The Relationship of Faulting to Hydrocarbon Accumulations in the Barrow and Exmouth Sub-Basins.
Honours Degree, 1996
University of Adelaide
This study seeks to quantify the factors that control a number of the hydrocarbon accumulations that occur on the eastern edge of the Barrow and Exmouth Sub-basins of the Carnarvon Basin in terms of their present and past hydrocarbon columns and their fault-dependency.
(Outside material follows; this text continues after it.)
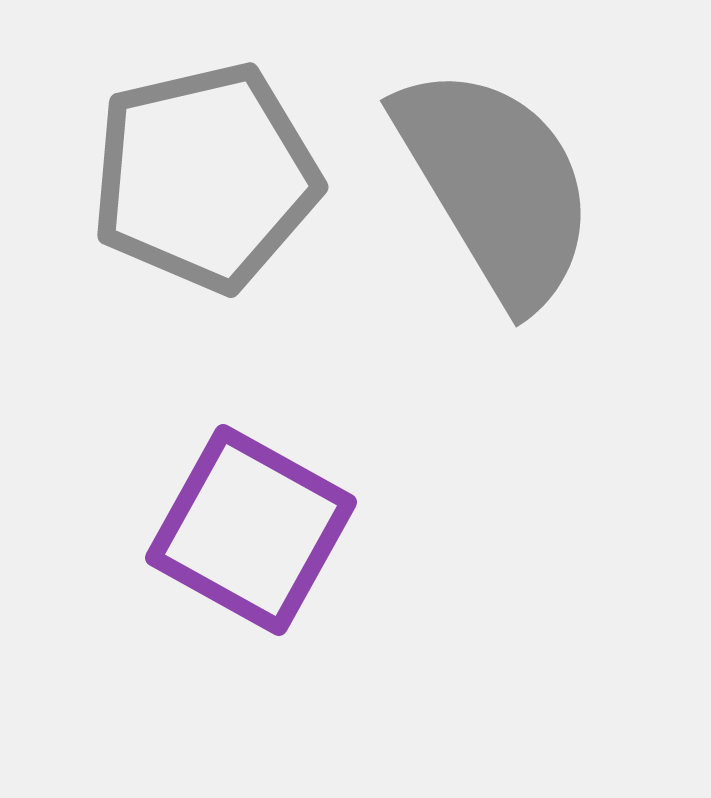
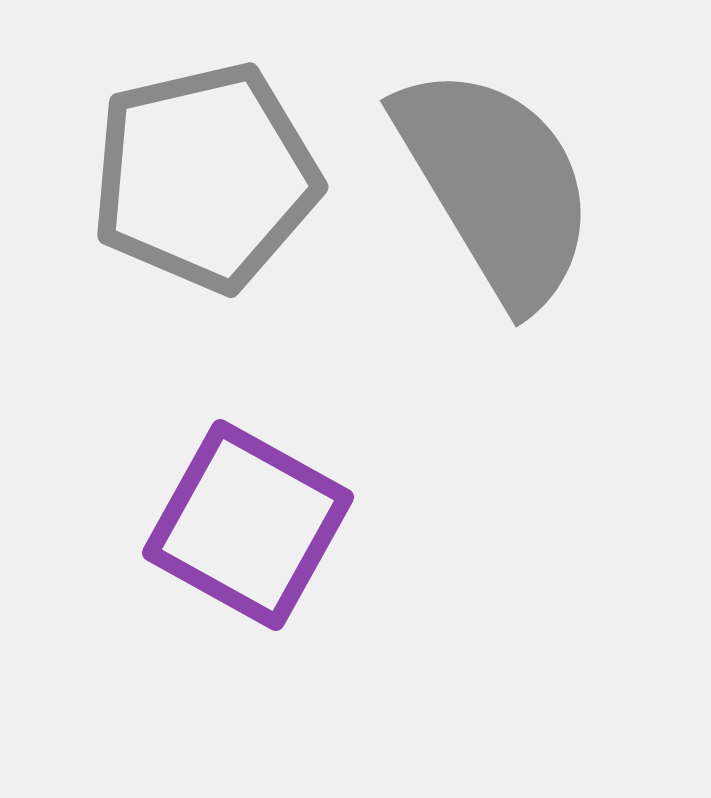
purple square: moved 3 px left, 5 px up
Structurally-dependent hydrocarbon accumulations in these sub-basins occur in reservoirs which range from the Middle to Late Triassic Mungaroo Formation to the Late Jurassic Dupuy Formation and the Early Cretaeeous Barrow Group, Flag Sandstone and Birdrong Sandstone.
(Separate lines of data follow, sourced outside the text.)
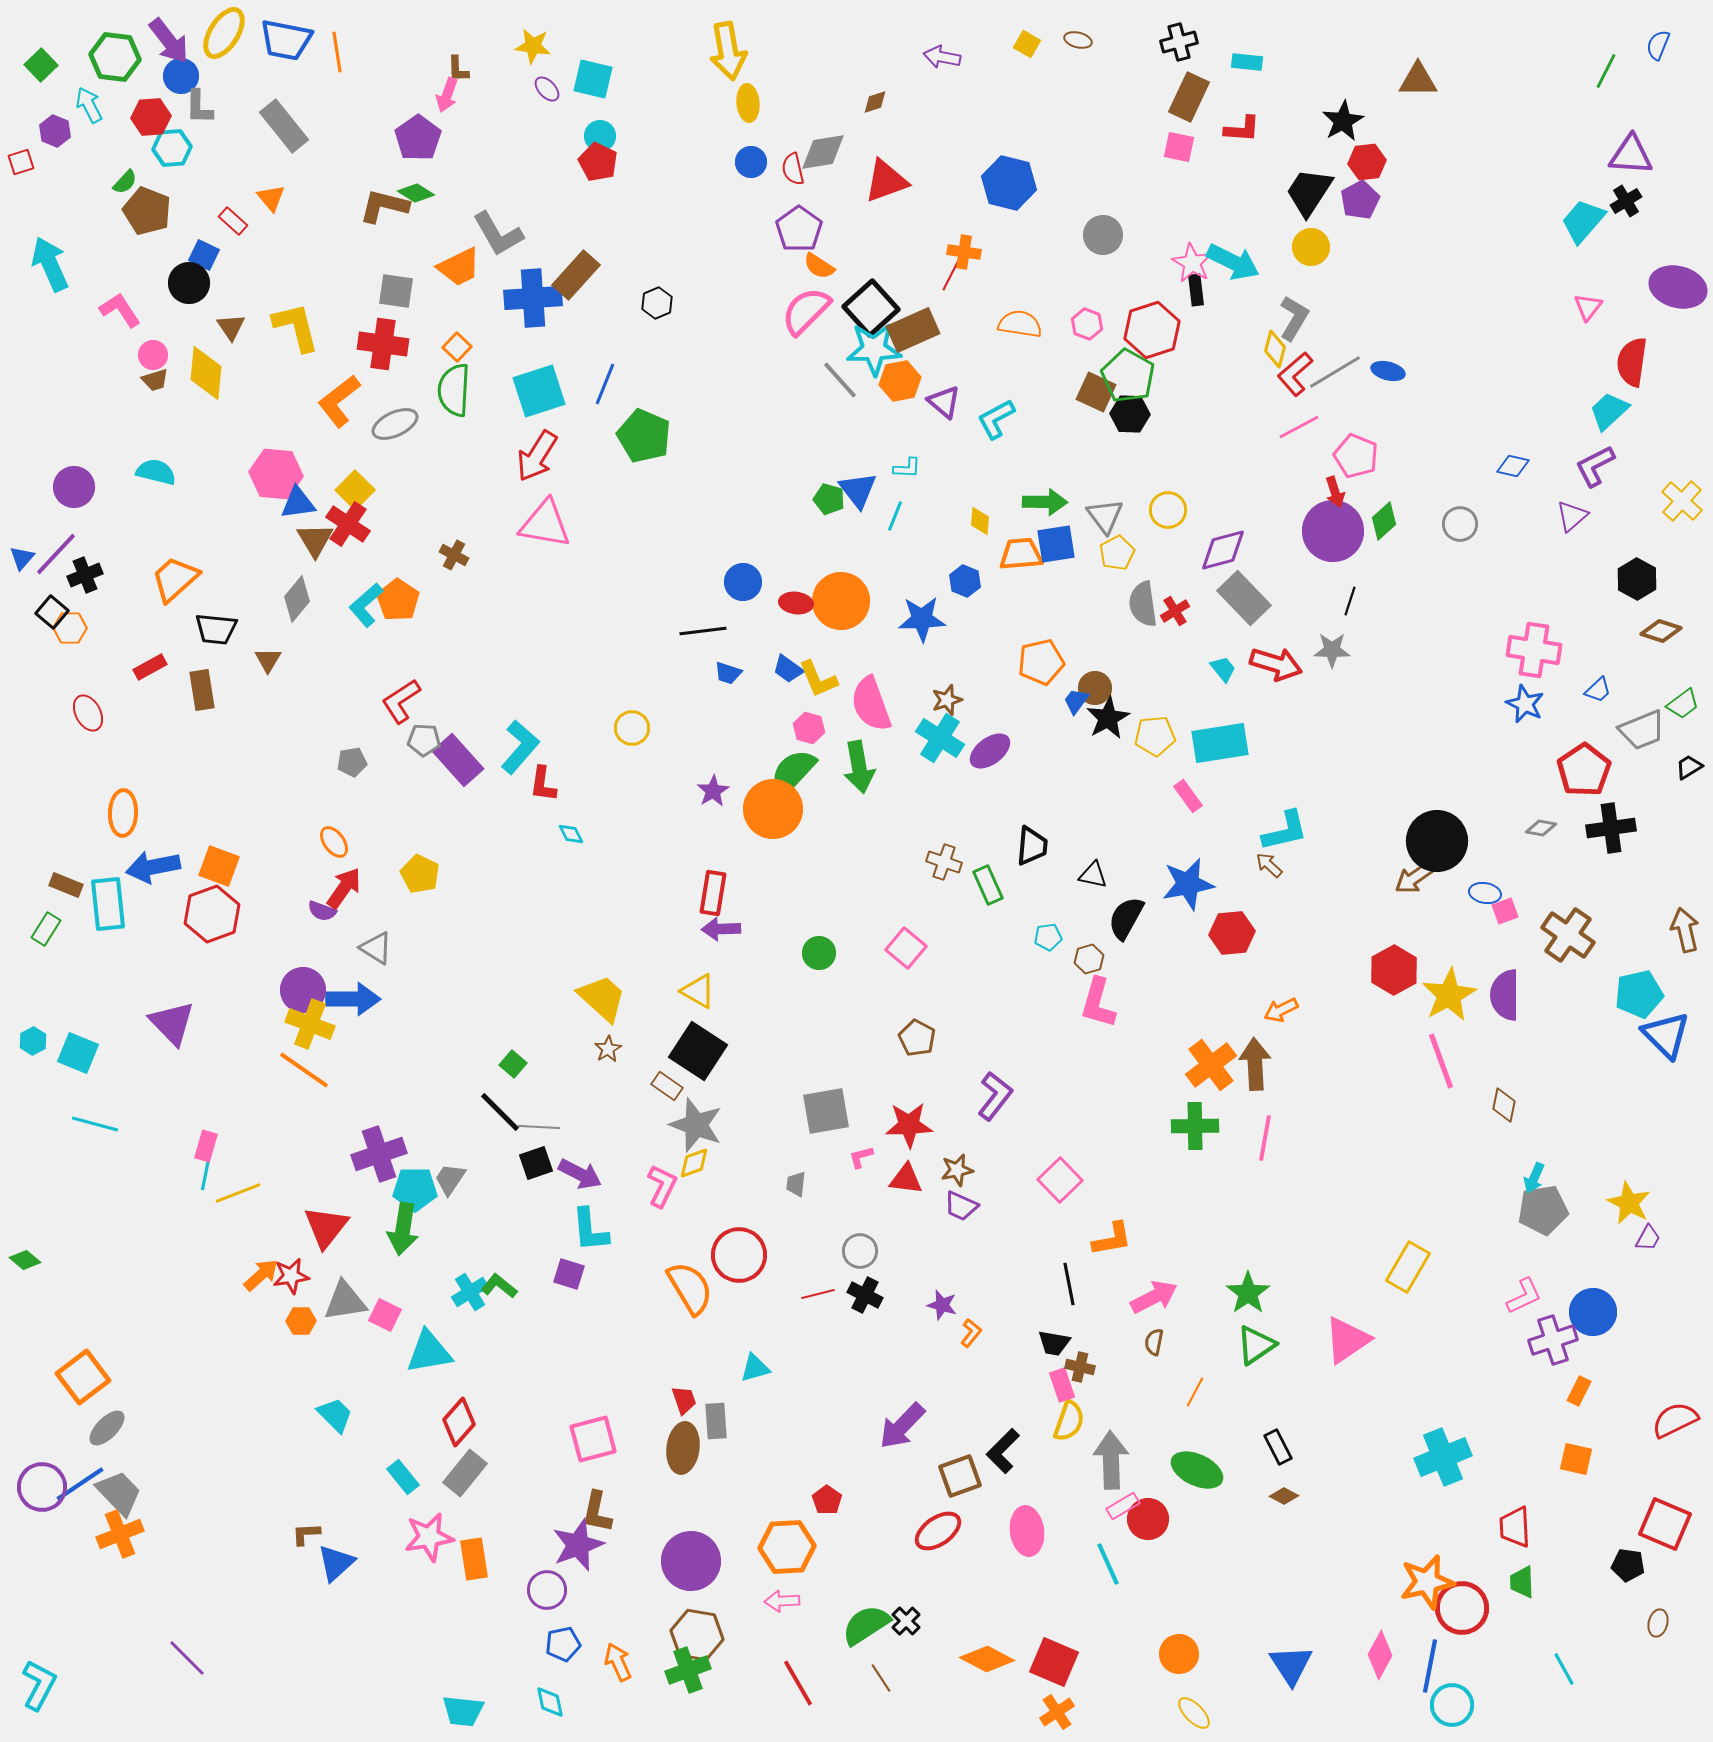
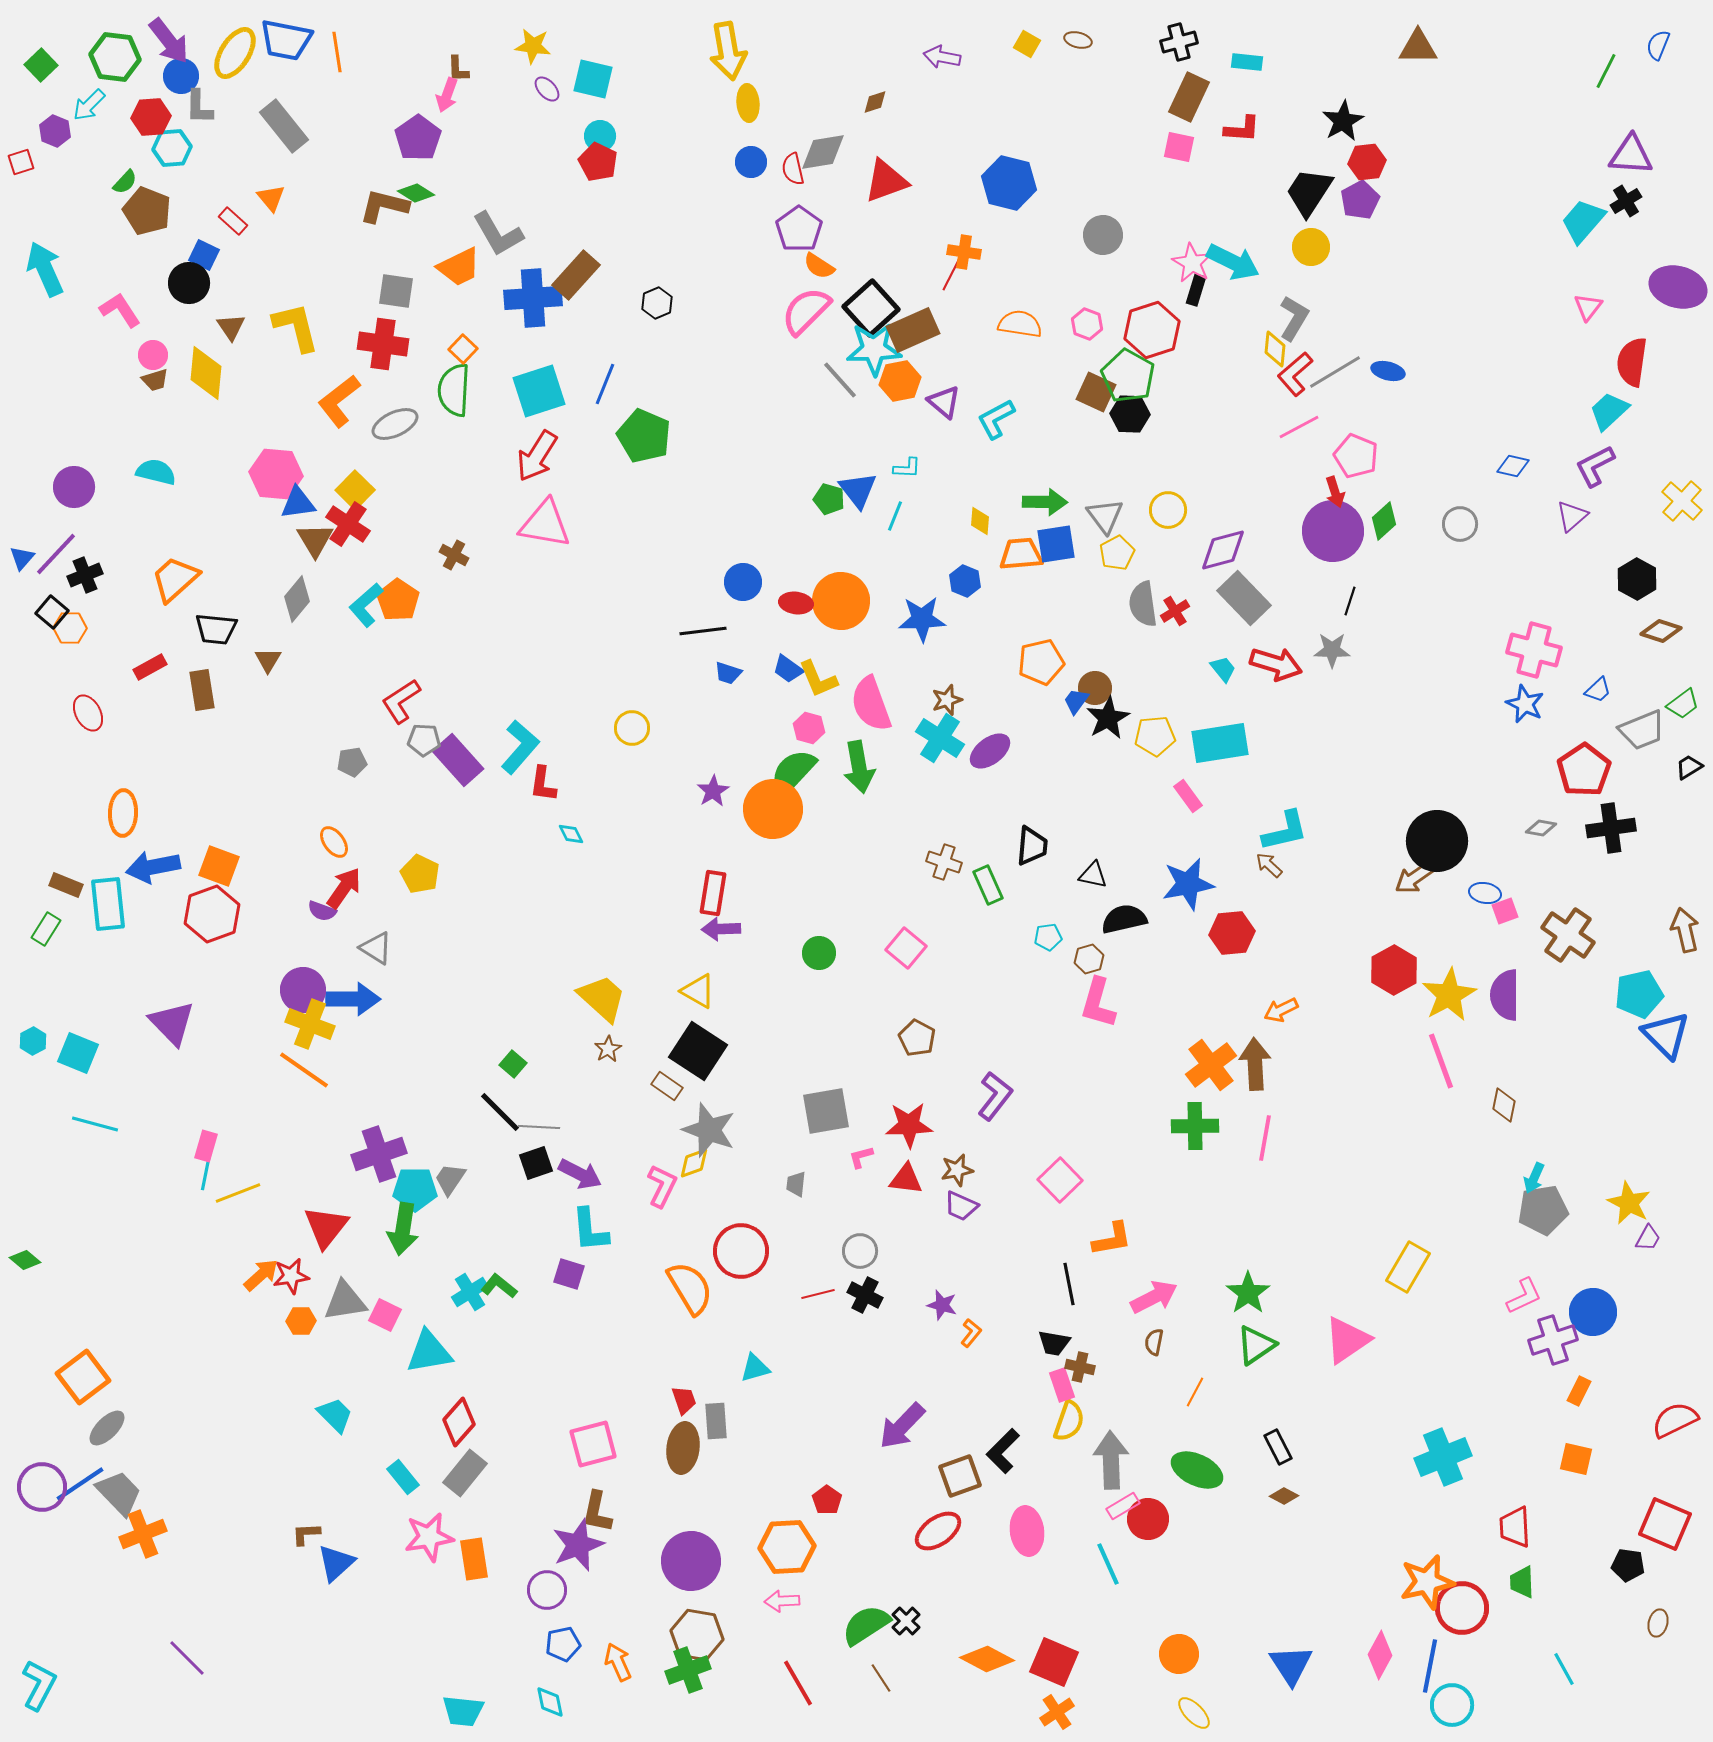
yellow ellipse at (224, 33): moved 11 px right, 20 px down
brown triangle at (1418, 80): moved 33 px up
cyan arrow at (89, 105): rotated 108 degrees counterclockwise
cyan arrow at (50, 264): moved 5 px left, 5 px down
black rectangle at (1196, 290): rotated 24 degrees clockwise
orange square at (457, 347): moved 6 px right, 2 px down
yellow diamond at (1275, 349): rotated 9 degrees counterclockwise
pink cross at (1534, 650): rotated 6 degrees clockwise
black semicircle at (1126, 918): moved 2 px left, 1 px down; rotated 48 degrees clockwise
gray star at (696, 1125): moved 13 px right, 5 px down
red circle at (739, 1255): moved 2 px right, 4 px up
pink square at (593, 1439): moved 5 px down
orange cross at (120, 1534): moved 23 px right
There is good circumstantial evidence that hydrocarbon accumulations in the Barrow and Exmouth Sub-basins which are directly fault-dependent are predominantly oil. Accumulations which are trapped by four-way-dip closures contain predominantly gas.
Leakage of hydrocarbons and the formation of residual hydrocarbon columns in fault-dependent structural traps have been attributed to fault movement. This study seeks to find a relationship between the occurrence of residual hydrocarbon columns in the Barrow and Exmouth Sub-basins and the orientation of the present stress field in the Carnarvon Basin which is thought to have been active since the Middle Miocene, and to have caused fault reactivation and the leakage of hydrocarbons from some fault-dependent structural traps. This could not be statistically proven. It appears that there are factors other than orientation, specific to each structural trap, which influence hydrocarbon leakage and the formation of residual oil columns. Such factors might include the reliability of the top seal, rugosity and character of the fault surface, variation in displacement along the fault surface, pressure within the reservoir and also tilting of the reservoir to give an apparent residual hydrocarbon column.